State functionary screws up in her job; lawsuit ensues; taxpayers will pay.
That about sums it up.
This seems...correct.
"Follow all laws" is a standard condition of probation. I just wonder if the sentencing judge committed an oversight and the probation officer, also being lazy, just presumed that this standard condition was in place for this case.
I know; doesn't make it right, but as a law professor once said, the damages are increased when you go from "really stupid" to "really mean." I don't think this was the latter.
the probation officer, also being lazy, just presumed
Except that according to the officers' own testimony, they didn't merely presume, they read the actual relevant document. Of course, they were probably caught in a dilemma: admit that they hadn't read the doc - quite possibly - or say that they had, and unaccountably/recklessly missed the (lack of) conditions.
I think your first inclination was right. So many people get caught in a liar's trap. The boss probably asked her if she read it and then she immediately responded, "Sure I did!"
Then when it starts becoming clear that she didn't read it, she doubles down and insists even more strongly that she did. It happens a lot.

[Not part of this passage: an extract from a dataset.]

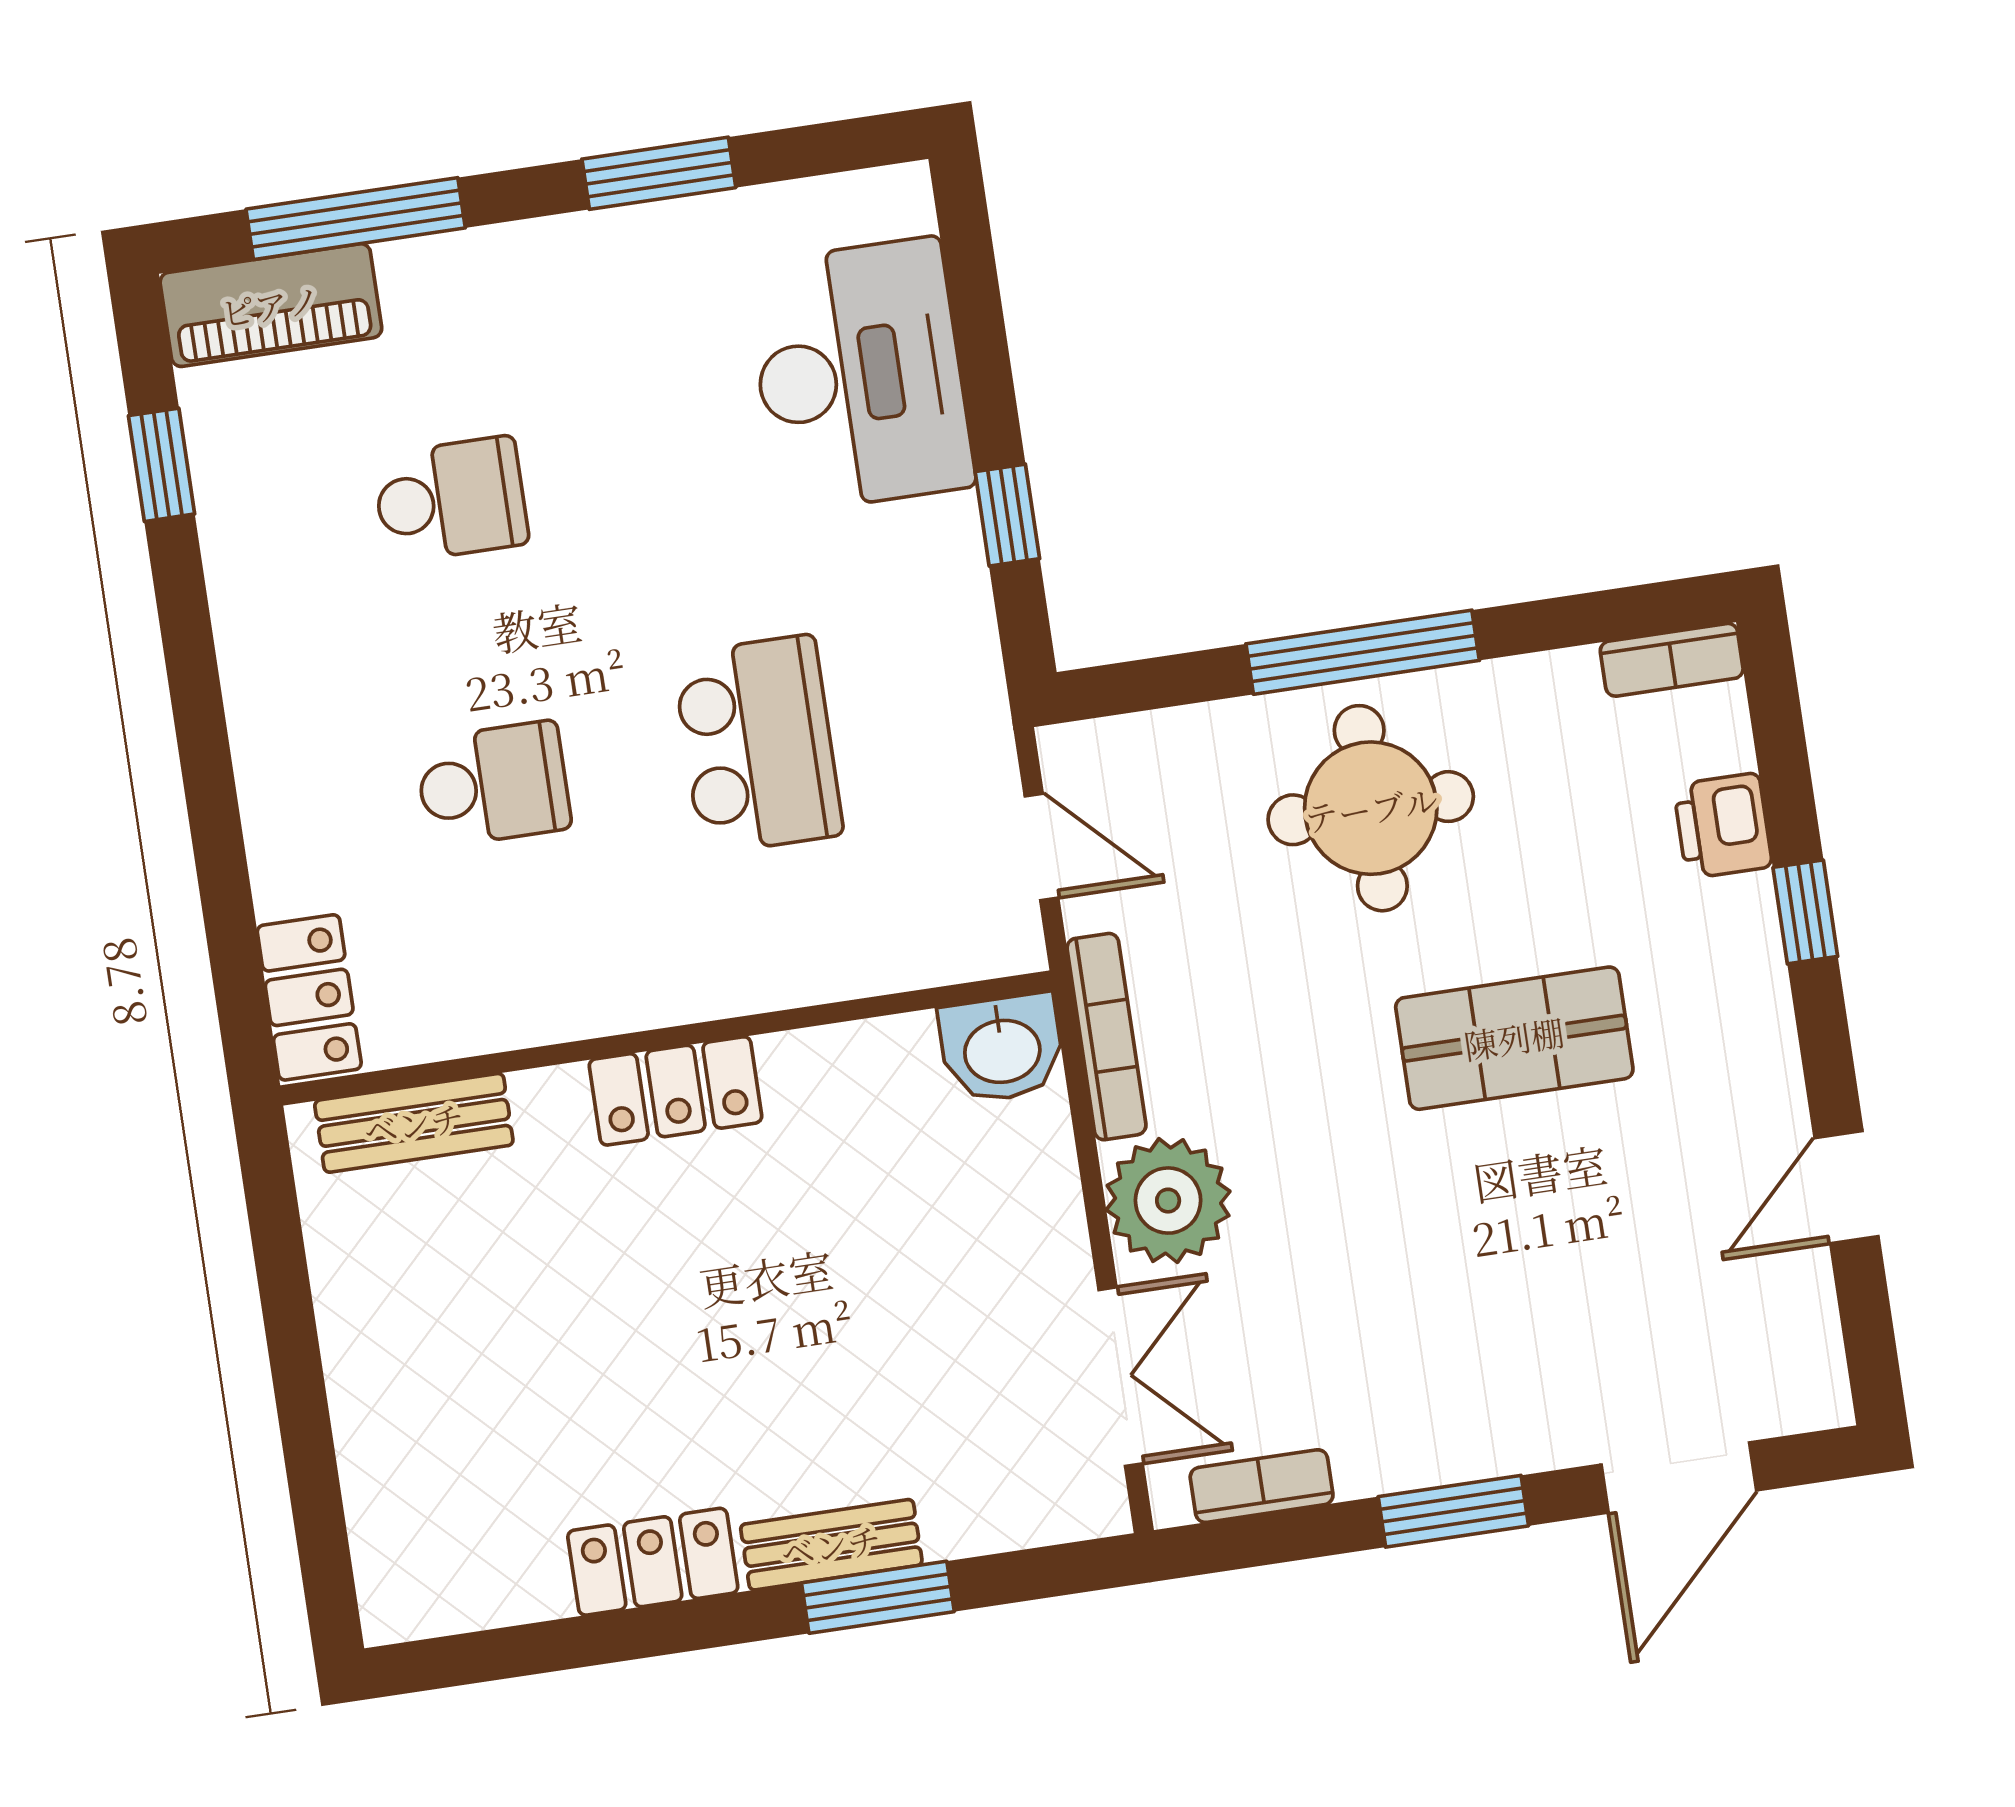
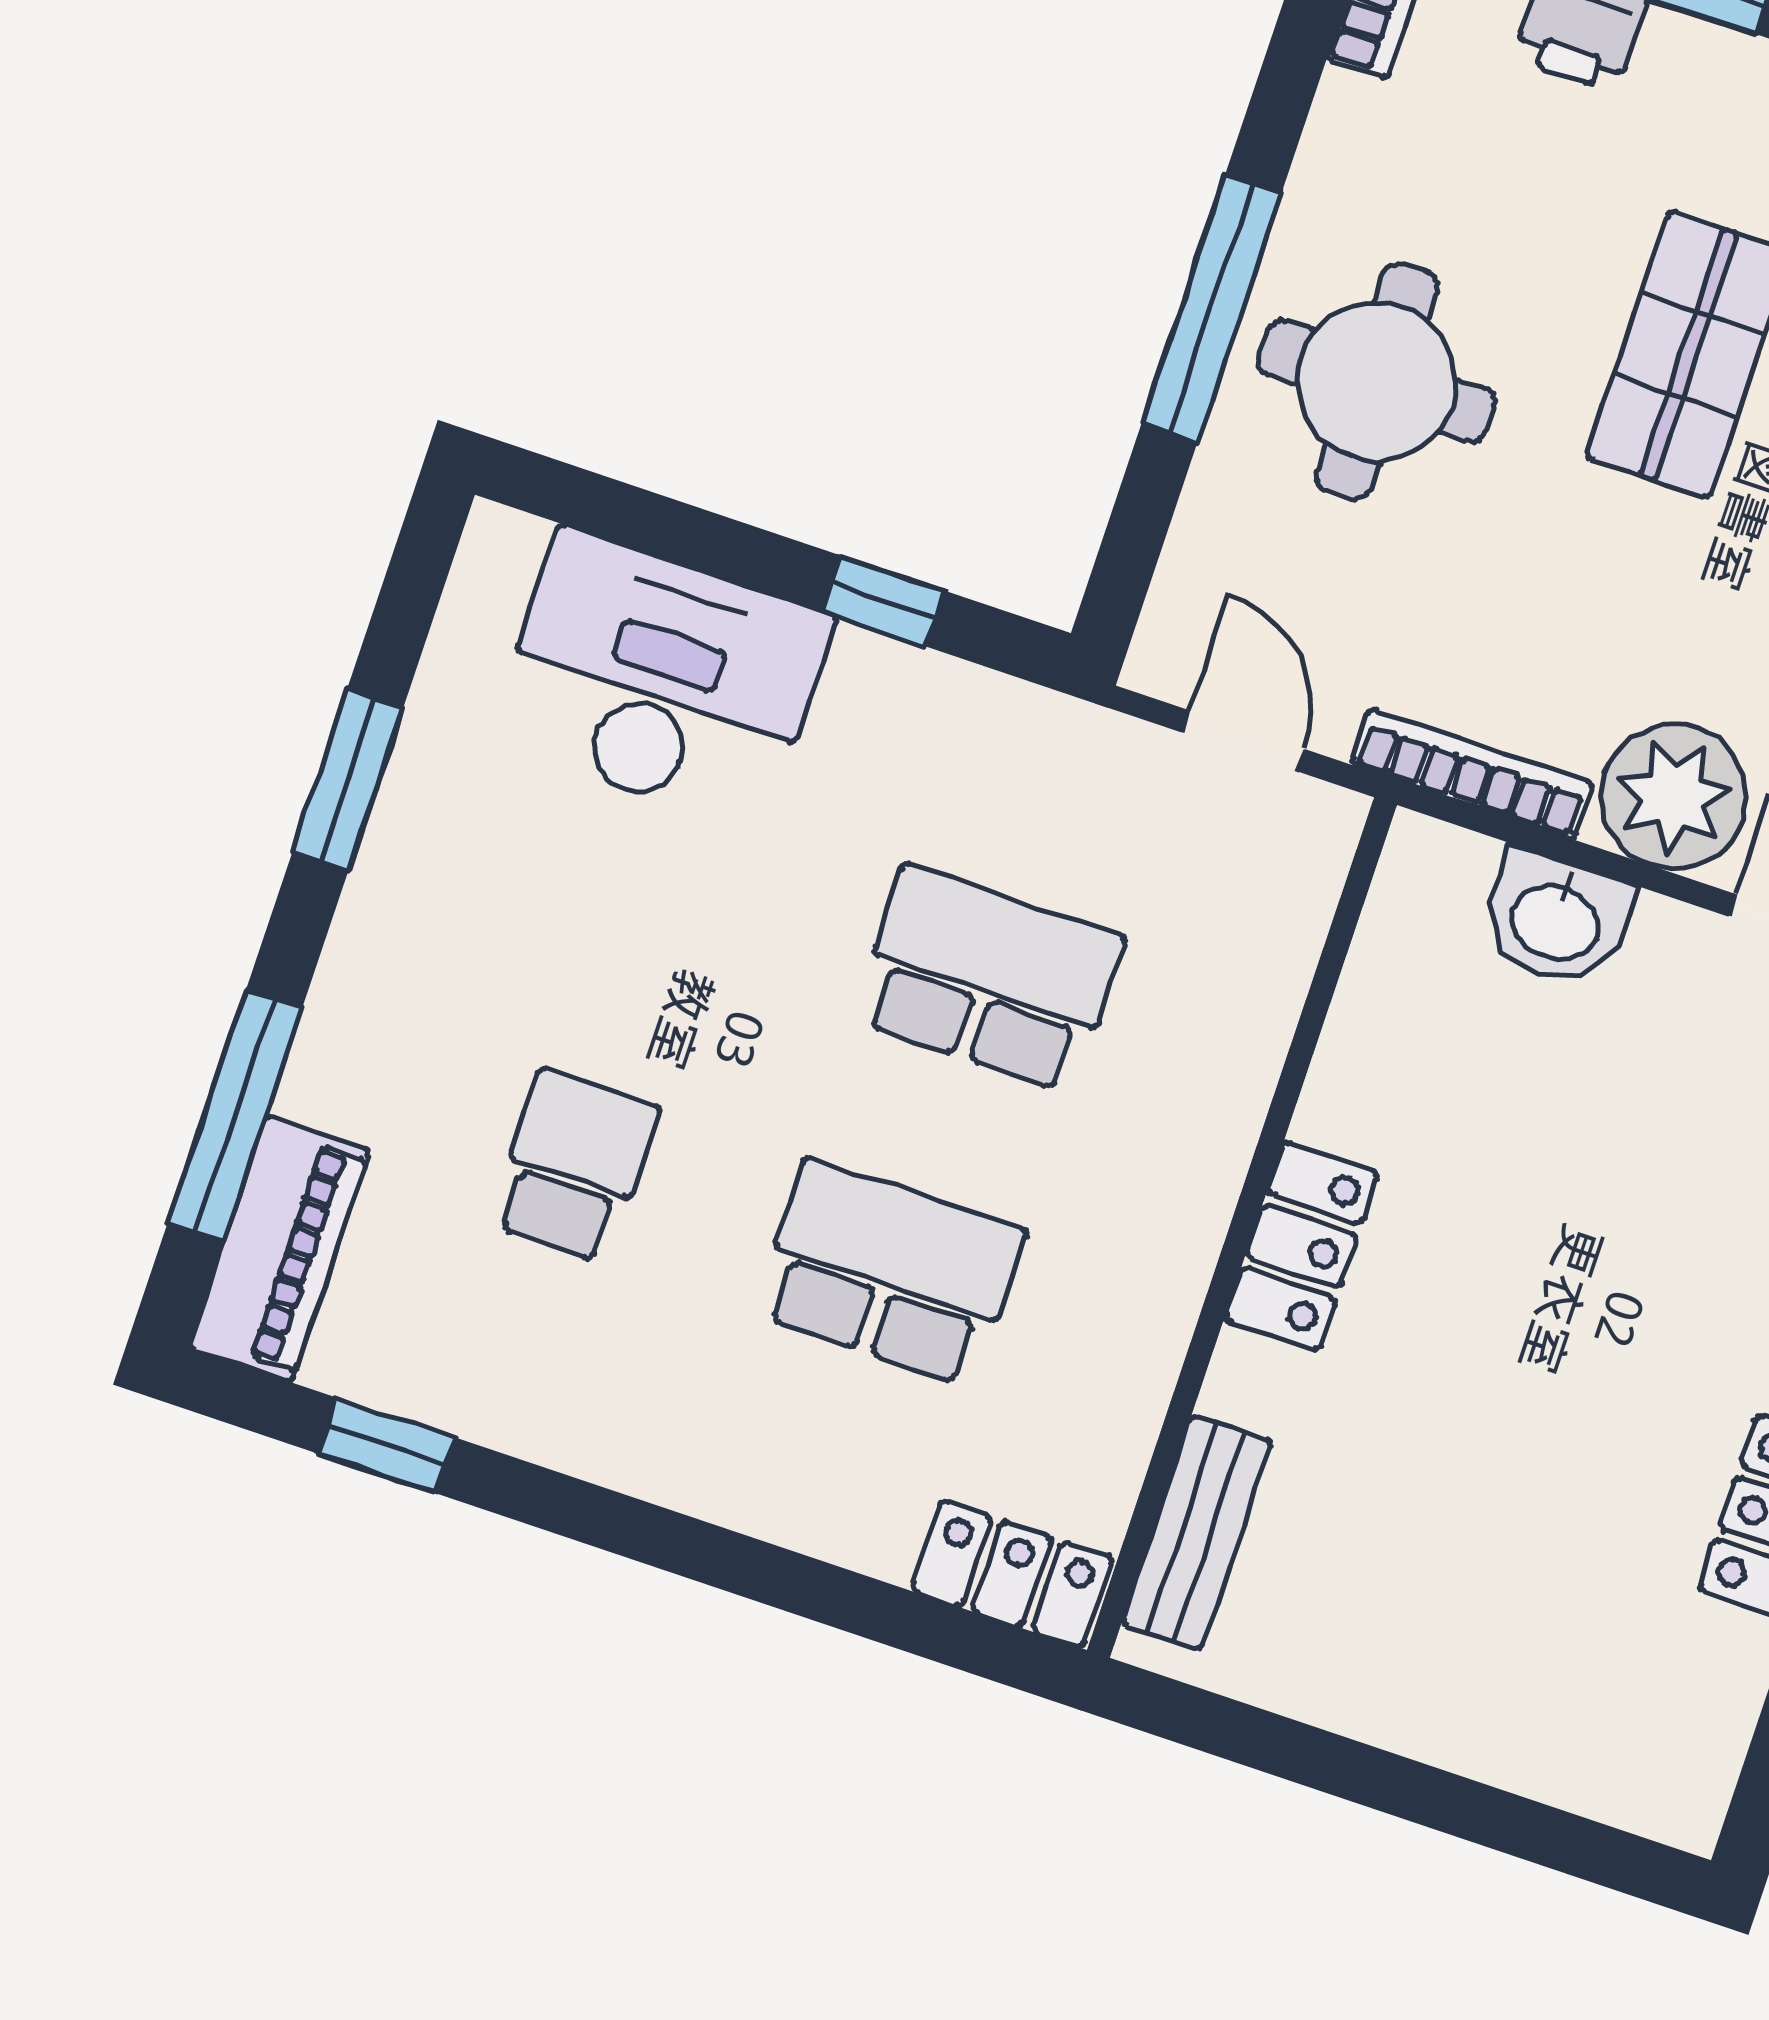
school desk: (493, 784) -> (889, 1272), width x1.85
door: (1042, 847) -> (1243, 741), hinge flipped
washbasin: (1002, 1048) -> (1556, 919), moved, turned 90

This is basically what I would have commented. The problem here lies not with the probation officers who are, if the probies in my state are representative, overworked, not that bright, and have a bunch of standardized forms that comprise the majority of their workload.
Standard conditions of probation always include not committing additional Felony or Misdemeanors (sometimes the latter is restricted to more serious misdemeanors) while on probation. This judge decided to "get creative" which is what caused the problem. He is the one that should have to indemnify the plaintiff, for his own dumbassery. Its like the judges who get acclaim for sentencing people to be a butler or hold a sign that says "i am a jerk" in Central Park. No. If you want to be fancy, use stockades. Otherwise, just give people normal punishments.
No, the problem here really does lie with the probation officer, who failed to follow departmental policy by looking at the sentencing document before seeking the warrant. One look at it would have stopped the whole mess in its tracks.
It is interesting that the GA constitution forbids banishment. So what courts do is banish them from EVERY county in GA except Echols County.
https://en.wikipedia.org/wiki/Echols_County,_Georgia
As the article notes, most of those banished decide to leave GA altogether. I agree with the poster upthread and think this is wrong. Take care of your own criminals; don't dump them on neighbors.
Oooh, that's a fun piece of information!
Burbage: Contempt? You closed The Rose. I have not opened it.